I'm partly going to be using Hyper-V so that I can learn how to use it for work. I'm the de facto IT guy at my new company and inherited a bunch of crap set up by the engineering manager primarily and the previous IT/windows dev guy who wants nothing more to do with the company.
I personally use Virtualbox because i'm lazy but if you're dealing in command line nothing wrong with no gui based virtualization.
The xeon is the only real 'server grade' part of that rig. It offers no redundant components. Single cpu, single psu. No battery backup on the raid. The memory is registered but not buffered. SATA drives, not SAS. That's all based on the price point though. Production grade systems start at nearly three times that price.

When I said no gui, I meant to say that esxi has no interface on the system it's self. It's entirely remotely administered with VirtualCentre. All you can do on the hypervisor is see the IP, and change it.
VirtualCentre is graphical and extremely powerful.

Now, ESXi is a bare metal hypervisor while virtualbox and hyperv both sit on top of a heavy host OS. This is why they compare type-1 hypervisors like vmware against type-2.
The base feature set within vmware is much greater. Out of the box you have better resource management, storage options, emulation support and features like functional memory de-duplication.
(01-21-2015, 07:23 AM)HeK link Wrote: [ -> ]The xeon is the only real 'server grade' part of that rig. It offers no redundant components. Single cpu, single psu. No battery backup on the raid. The memory is registered but not buffered. SATA drives, not SAS. That's all based on the price point though. Production grade systems start at nearly three times that price.
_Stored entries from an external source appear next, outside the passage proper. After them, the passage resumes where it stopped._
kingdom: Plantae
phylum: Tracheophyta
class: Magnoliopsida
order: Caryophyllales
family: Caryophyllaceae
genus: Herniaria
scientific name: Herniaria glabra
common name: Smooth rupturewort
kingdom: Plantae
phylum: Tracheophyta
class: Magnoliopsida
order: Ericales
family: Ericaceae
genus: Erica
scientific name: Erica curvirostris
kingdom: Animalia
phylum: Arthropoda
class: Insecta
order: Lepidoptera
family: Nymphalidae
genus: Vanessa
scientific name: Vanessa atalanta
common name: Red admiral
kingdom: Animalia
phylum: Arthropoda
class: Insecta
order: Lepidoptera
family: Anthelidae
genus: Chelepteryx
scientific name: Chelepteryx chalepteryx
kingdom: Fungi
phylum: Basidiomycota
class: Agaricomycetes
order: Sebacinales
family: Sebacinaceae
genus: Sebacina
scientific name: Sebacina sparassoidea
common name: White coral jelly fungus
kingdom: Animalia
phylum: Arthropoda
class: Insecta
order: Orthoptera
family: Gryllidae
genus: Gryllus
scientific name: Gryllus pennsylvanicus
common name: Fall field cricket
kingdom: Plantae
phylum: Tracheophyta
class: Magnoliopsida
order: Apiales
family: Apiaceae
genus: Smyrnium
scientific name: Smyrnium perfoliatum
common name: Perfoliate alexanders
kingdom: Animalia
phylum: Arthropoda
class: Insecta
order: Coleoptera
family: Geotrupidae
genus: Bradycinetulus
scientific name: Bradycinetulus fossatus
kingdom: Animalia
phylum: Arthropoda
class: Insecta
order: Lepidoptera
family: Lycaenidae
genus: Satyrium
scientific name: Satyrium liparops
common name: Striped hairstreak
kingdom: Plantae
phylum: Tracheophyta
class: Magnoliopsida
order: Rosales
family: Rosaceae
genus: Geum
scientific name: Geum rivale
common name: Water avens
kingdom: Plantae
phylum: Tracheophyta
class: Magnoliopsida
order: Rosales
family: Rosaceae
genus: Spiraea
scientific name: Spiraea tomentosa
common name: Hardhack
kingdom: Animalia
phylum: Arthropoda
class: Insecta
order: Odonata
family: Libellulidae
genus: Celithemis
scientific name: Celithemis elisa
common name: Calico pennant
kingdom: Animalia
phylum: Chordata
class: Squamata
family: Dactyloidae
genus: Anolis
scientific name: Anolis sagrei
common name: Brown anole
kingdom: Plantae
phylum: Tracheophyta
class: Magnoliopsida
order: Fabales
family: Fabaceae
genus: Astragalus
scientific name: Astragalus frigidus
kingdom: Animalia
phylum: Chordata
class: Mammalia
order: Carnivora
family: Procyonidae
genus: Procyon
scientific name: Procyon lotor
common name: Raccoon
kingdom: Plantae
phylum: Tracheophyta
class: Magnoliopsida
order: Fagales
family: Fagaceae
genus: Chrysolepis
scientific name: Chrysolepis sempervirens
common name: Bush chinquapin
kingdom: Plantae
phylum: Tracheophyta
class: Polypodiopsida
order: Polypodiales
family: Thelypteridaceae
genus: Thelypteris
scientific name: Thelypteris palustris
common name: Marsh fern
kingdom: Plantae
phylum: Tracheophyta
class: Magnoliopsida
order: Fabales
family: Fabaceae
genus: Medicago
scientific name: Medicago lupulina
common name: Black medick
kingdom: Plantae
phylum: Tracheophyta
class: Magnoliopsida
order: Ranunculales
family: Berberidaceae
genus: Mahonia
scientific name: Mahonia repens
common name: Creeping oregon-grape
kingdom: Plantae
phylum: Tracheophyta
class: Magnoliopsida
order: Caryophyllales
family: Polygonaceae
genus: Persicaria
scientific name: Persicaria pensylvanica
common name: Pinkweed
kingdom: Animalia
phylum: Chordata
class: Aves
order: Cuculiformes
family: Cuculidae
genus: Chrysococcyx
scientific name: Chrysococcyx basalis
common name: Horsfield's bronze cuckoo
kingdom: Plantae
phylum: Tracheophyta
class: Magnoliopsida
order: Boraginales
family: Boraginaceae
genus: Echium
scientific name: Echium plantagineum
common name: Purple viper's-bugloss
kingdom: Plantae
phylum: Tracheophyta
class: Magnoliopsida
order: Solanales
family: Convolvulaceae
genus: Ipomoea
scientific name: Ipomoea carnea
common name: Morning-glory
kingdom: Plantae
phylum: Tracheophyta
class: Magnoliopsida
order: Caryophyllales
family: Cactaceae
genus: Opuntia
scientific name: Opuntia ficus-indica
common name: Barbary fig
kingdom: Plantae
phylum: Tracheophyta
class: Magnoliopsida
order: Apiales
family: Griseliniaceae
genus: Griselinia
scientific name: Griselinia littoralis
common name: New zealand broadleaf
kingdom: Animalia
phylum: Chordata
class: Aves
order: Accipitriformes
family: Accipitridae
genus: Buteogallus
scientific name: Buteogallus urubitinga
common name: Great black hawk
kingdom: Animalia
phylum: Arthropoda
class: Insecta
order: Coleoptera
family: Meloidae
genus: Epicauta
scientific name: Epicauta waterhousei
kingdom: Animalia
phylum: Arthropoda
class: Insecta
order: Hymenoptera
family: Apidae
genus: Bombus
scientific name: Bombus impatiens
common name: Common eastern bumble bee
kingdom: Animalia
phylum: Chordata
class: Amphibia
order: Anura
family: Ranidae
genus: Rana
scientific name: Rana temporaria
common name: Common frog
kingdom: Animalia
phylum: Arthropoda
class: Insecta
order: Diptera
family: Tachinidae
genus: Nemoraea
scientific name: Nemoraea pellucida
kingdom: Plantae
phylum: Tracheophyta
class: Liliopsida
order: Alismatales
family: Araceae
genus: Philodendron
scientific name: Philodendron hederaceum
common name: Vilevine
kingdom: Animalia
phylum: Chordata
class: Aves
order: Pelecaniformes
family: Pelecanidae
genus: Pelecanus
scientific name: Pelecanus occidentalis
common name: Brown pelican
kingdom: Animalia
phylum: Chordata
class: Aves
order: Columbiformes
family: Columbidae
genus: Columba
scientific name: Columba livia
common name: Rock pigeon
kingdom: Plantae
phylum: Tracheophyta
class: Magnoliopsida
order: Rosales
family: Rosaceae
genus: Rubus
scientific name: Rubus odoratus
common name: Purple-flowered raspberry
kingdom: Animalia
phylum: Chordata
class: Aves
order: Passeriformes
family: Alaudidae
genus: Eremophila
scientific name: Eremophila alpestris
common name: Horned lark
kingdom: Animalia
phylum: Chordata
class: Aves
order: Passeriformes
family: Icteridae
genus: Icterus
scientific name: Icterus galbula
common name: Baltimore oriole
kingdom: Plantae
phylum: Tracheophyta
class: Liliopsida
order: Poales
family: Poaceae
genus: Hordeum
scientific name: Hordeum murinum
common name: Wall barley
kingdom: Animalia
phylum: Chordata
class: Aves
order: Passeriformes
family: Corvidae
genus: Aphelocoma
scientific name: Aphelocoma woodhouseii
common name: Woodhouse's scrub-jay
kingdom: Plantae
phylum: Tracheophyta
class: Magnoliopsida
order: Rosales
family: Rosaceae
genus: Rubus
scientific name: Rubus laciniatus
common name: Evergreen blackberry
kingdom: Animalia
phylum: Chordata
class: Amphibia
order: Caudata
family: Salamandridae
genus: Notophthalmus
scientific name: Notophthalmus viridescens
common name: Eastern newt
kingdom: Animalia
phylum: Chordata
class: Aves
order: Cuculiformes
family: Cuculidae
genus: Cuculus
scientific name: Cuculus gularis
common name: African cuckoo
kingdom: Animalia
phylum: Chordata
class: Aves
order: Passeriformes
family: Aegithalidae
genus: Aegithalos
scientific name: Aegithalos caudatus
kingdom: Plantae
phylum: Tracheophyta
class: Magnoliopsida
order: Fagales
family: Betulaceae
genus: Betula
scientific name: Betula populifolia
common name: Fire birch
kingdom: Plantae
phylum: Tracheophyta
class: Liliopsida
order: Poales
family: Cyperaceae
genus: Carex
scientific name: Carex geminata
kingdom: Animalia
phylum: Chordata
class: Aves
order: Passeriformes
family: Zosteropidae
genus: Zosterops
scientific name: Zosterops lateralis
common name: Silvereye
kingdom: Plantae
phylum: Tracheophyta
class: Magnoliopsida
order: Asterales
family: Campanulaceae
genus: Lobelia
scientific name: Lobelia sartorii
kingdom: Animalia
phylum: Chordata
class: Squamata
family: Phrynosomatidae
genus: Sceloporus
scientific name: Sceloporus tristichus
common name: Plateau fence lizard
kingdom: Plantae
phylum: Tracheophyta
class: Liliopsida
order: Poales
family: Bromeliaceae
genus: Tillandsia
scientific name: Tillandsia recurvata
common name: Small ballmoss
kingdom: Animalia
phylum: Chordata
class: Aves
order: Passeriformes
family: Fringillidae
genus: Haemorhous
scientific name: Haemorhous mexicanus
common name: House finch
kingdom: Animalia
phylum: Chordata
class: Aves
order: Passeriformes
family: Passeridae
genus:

When I said no gui, I meant to say that esxi has no interface on the system it's self. It's entirely remotely administered with VirtualCentre. All you can do on the hypervisor is see the IP, and change it.
VirtualCentre is graphical and extremely powerful.

Now, ESXi is a bare metal hypervisor while virtualbox and hyperv both sit on top of a heavy host OS. This is why they compare type-1 hypervisors like vmware against type-2.
The base feature set within vmware is much greater. Out of the box you have better resource management, storage options, emulation support and features like functional memory de-duplication.